▶ _CONSIGNE_:
Pour chacun des enregistrements ci-dessous, réécrivez le texte sous forme de liste JSON de chaînes, avec une chaîne par ligne et sans les lignes vides.
========================================
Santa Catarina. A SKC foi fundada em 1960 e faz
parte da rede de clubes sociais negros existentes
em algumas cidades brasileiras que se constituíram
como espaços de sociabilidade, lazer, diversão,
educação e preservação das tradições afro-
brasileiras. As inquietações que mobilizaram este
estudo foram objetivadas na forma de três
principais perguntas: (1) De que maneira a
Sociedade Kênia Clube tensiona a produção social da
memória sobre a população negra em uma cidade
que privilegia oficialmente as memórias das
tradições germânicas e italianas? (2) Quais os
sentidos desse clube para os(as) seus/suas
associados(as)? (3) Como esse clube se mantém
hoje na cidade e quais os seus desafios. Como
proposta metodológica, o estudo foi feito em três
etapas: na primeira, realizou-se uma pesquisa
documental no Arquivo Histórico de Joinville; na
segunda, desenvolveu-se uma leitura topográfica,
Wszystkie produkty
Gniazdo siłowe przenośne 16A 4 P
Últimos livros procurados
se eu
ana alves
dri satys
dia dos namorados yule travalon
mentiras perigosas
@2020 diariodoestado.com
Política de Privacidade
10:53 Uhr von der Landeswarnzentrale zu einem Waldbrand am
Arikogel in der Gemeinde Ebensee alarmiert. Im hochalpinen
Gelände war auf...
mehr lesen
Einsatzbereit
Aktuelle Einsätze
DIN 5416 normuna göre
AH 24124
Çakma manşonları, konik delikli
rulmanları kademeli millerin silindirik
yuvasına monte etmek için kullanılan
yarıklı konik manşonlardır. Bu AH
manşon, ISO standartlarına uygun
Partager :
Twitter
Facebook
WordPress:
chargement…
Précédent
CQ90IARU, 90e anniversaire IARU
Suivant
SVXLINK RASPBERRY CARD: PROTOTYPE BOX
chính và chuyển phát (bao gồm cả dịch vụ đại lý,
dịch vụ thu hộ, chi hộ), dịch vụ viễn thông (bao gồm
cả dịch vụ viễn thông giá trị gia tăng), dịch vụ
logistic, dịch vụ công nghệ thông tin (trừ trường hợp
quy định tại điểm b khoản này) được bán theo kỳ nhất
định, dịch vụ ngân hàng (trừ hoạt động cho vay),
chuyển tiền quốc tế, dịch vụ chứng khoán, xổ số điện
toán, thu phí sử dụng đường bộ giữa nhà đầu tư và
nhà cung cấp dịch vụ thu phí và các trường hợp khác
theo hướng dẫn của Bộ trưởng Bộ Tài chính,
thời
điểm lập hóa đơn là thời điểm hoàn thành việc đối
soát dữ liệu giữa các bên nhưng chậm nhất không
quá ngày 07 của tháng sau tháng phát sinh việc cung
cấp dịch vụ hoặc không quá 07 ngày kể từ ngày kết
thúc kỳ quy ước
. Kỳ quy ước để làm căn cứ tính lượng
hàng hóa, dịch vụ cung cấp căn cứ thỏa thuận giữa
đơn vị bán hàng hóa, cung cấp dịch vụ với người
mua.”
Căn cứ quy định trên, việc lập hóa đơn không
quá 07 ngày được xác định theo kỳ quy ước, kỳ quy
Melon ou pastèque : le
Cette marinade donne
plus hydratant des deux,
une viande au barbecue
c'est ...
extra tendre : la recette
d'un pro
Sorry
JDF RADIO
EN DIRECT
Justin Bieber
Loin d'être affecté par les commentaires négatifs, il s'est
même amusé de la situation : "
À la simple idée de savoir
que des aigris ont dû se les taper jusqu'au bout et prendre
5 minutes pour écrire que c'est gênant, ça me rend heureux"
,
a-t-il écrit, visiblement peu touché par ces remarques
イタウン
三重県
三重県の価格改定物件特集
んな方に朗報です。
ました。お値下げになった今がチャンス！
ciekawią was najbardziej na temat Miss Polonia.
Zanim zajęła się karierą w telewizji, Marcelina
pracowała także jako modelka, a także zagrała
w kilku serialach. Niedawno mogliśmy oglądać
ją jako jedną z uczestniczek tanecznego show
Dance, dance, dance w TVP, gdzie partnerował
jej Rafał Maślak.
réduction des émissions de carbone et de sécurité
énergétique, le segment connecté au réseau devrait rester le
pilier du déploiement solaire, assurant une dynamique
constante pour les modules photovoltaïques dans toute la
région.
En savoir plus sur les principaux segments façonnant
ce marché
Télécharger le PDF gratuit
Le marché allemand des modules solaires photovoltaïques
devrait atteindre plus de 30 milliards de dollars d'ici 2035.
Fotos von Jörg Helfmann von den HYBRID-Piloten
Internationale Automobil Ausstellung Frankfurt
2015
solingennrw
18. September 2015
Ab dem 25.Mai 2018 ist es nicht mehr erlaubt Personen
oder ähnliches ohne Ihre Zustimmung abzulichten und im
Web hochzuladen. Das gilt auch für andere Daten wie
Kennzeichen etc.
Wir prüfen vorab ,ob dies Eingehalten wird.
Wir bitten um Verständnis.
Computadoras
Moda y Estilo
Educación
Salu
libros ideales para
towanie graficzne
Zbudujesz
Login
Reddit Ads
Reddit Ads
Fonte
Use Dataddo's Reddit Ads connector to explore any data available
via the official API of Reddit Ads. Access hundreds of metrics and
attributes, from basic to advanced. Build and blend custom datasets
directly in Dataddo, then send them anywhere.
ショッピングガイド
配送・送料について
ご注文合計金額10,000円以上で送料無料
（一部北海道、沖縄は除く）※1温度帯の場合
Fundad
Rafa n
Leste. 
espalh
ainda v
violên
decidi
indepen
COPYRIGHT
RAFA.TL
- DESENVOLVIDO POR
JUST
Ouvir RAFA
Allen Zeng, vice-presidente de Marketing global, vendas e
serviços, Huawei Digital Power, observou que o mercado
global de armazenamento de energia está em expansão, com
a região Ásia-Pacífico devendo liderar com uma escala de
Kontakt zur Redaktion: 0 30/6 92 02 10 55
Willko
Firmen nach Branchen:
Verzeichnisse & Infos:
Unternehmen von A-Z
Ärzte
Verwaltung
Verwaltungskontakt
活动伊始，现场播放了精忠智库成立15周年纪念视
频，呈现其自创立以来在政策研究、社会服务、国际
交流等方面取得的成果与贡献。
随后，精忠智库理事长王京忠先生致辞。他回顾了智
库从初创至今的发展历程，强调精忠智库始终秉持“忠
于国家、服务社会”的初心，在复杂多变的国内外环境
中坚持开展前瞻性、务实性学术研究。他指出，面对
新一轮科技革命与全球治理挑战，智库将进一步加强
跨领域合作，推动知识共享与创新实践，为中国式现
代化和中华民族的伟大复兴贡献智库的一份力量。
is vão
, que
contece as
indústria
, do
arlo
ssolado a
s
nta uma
========================================
▶ _RÉPONSE_:
[
  "Santa Catarina. A SKC foi fundada em 1960 e faz",
  "parte da rede de clubes sociais negros existentes",
  "em algumas cidades brasileiras que se constituíram",
  "como espaços de sociabilidade, lazer, diversão,",
  "educação e preservação das tradições afro-",
  "brasileiras. As inquietações que mobilizaram este",
  "estudo foram objetivadas na forma de três",
  "principais perguntas: (1) De que maneira a",
  "Sociedade Kênia Clube tensiona a produção social da",
  "memória sobre a população negra em uma cidade",
  "que privilegia oficialmente as memórias das",
  "tradições germânicas e italianas? (2) Quais os",
  "sentidos desse clube para os(as) seus/suas",
  "associados(as)? (3) Como esse clube se mantém",
  "hoje na cidade e quais os seus desafios. Como",
  "proposta metodológica, o estudo foi feito em três",
  "etapas: na primeira, realizou-se uma pesquisa",
  "documental no Arquivo Histórico de Joinville; na",
  "segunda, desenvolveu-se uma leitura topográfica,",
  "Wszystkie produkty",
  "Gniazdo siłowe przenośne 16A 4 P",
  "Últimos livros procurados",
  "se eu",
  "ana alves",
  "dri satys",
  "dia dos namorados yule travalon",
  "mentiras perigosas",
  "@2020 diariodoestado.com",
  "Política de Privacidade",
  "10:53 Uhr von der Landeswarnzentrale zu einem Waldbrand am",
  "Arikogel in der Gemeinde Ebensee alarmiert. Im hochalpinen",
  "Gelände war auf...",
  "mehr lesen",
  "Einsatzbereit",
  "Aktuelle Einsätze",
  "DIN 5416 normuna göre",
  "AH 24124",
  "Çakma manşonları, konik delikli",
  "rulmanları kademeli millerin silindirik",
  "yuvasına monte etmek için kullanılan",
  "yarıklı konik manşonlardır. Bu AH",
  "manşon, ISO standartlarına uygun",
  "Partager :",
  "Twitter",
  "Facebook",
  "WordPress:",
  "chargement…",
  "Précédent",
  "CQ90IARU, 90e anniversaire IARU",
  "Suivant",
  "SVXLINK RASPBERRY CARD: PROTOTYPE BOX",
  "chính và chuyển phát (bao gồm cả dịch vụ đại lý,",
  "dịch vụ thu hộ, chi hộ), dịch vụ viễn thông (bao gồm",
  "cả dịch vụ viễn thông giá trị gia tăng), dịch vụ",
  "logistic, dịch vụ công nghệ thông tin (trừ trường hợp",
  "quy định tại điểm b khoản này) được bán theo kỳ nhất",
  "định, dịch vụ ngân hàng (trừ hoạt động cho vay),",
  "chuyển tiền quốc tế, dịch vụ chứng khoán, xổ số điện",
  "toán, thu phí sử dụng đường bộ giữa nhà đầu tư và",
  "nhà cung cấp dịch vụ thu phí và các trường hợp khác",
  "theo hướng dẫn của Bộ trưởng Bộ Tài chính,",
  "thời",
  "điểm lập hóa đơn là thời điểm hoàn thành việc đối",
  "soát dữ liệu giữa các bên nhưng chậm nhất không",
  "quá ngày 07 của tháng sau tháng phát sinh việc cung",
  "cấp dịch vụ hoặc không quá 07 ngày kể từ ngày kết",
  "thúc kỳ quy ước",
  ". Kỳ quy ước để làm căn cứ tính lượng",
  "hàng hóa, dịch vụ cung cấp căn cứ thỏa thuận giữa",
  "đơn vị bán hàng hóa, cung cấp dịch vụ với người",
  "mua.”",
  "Căn cứ quy định trên, việc lập hóa đơn không",
  "quá 07 ngày được xác định theo kỳ quy ước, kỳ quy",
  "Melon ou pastèque : le",
  "Cette marinade donne",
  "plus hydratant des deux,",
  "une viande au barbecue",
  "c'est ...",
  "extra tendre : la recette",
  "d'un pro",
  "Sorry",
  "JDF RADIO",
  "EN DIRECT",
  "Justin Bieber",
  "Loin d'être affecté par les commentaires négatifs, il s'est",
  "même amusé de la situation : \"",
  "À la simple idée de savoir",
  "que des aigris ont dû se les taper jusqu'au bout et prendre",
  "5 minutes pour écrire que c'est gênant, ça me rend heureux\"",
  ",",
  "a-t-il écrit, visiblement peu touché par ces remarques",
  "イタウン",
  "三重県",
  "三重県の価格改定物件特集",
  "んな方に朗報です。",
  "ました。お値下げになった今がチャンス！",
  "ciekawią was najbardziej na temat Miss Polonia.",
  "Zanim zajęła się karierą w telewizji, Marcelina",
  "pracowała także jako modelka, a także zagrała",
  "w kilku serialach. Niedawno mogliśmy oglądać",
  "ją jako jedną z uczestniczek tanecznego show",
  "Dance, dance, dance w TVP, gdzie partnerował",
  "jej Rafał Maślak.",
  "réduction des émissions de carbone et de sécurité",
  "énergétique, le segment connecté au réseau devrait rester le",
  "pilier du déploiement solaire, assurant une dynamique",
  "constante pour les modules photovoltaïques dans toute la",
  "région.",
  "En savoir plus sur les principaux segments façonnant",
  "ce marché",
  "Télécharger le PDF gratuit",
  "Le marché allemand des modules solaires photovoltaïques",
  "devrait atteindre plus de 30 milliards de dollars d'ici 2035.",
  "Fotos von Jörg Helfmann von den HYBRID-Piloten",
  "Internationale Automobil Ausstellung Frankfurt",
  "2015",
  "solingennrw",
  "18. September 2015",
  "Ab dem 25.Mai 2018 ist es nicht mehr erlaubt Personen",
  "oder ähnliches ohne Ihre Zustimmung abzulichten und im",
  "Web hochzuladen. Das gilt auch für andere Daten wie",
  "Kennzeichen etc.",
  "Wir prüfen vorab ,ob dies Eingehalten wird.",
  "Wir bitten um Verständnis.",
  "Computadoras",
  "Moda y Estilo",
  "Educación",
  "Salu",
  "libros ideales para",
  "towanie graficzne",
  "Zbudujesz",
  "Login",
  "Reddit Ads",
  "Reddit Ads",
  "Fonte",
  "Use Dataddo's Reddit Ads connector to explore any data available",
  "via the official API of Reddit Ads. Access hundreds of metrics and",
  "attributes, from basic to advanced. Build and blend custom datasets",
  "directly in Dataddo, then send them anywhere.",
  "ショッピングガイド",
  "配送・送料について",
  "ご注文合計金額10,000円以上で送料無料",
  "（一部北海道、沖縄は除く）※1温度帯の場合",
  "Fundad",
  "Rafa n",
  "Leste. ",
  "espalh",
  "ainda v",
  "violên",
  "decidi",
  "indepen",
  "COPYRIGHT",
  "RAFA.TL",
  "- DESENVOLVIDO POR",
  "JUST",
  "Ouvir RAFA",
  "Allen Zeng, vice-presidente de Marketing global, vendas e",
  "serviços, Huawei Digital Power, observou que o mercado",
  "global de armazenamento de energia está em expansão, com",
  "a região Ásia-Pacífico devendo liderar com uma escala de",
  "Kontakt zur Redaktion: 0 30/6 92 02 10 55",
  "Willko",
  "Firmen nach Branchen:",
  "Verzeichnisse & Infos:",
  "Unternehmen von A-Z",
  "Ärzte",
  "Verwaltung",
  "Verwaltungskontakt",
  "活动伊始，现场播放了精忠智库成立15周年纪念视",
  "频，呈现其自创立以来在政策研究、社会服务、国际",
  "交流等方面取得的成果与贡献。",
  "随后，精忠智库理事长王京忠先生致辞。他回顾了智",
  "库从初创至今的发展历程，强调精忠智库始终秉持“忠",
  "于国家、服务社会”的初心，在复杂多变的国内外环境",
  "中坚持开展前瞻性、务实性学术研究。他指出，面对",
  "新一轮科技革命与全球治理挑战，智库将进一步加强",
  "跨领域合作，推动知识共享与创新实践，为中国式现",
  "代化和中华民族的伟大复兴贡献智库的一份力量。",
  "is vão",
  ", que",
  "contece as",
  "indústria",
  ", do",
  "arlo",
  "ssolado a",
  "s",
  "nta uma"
]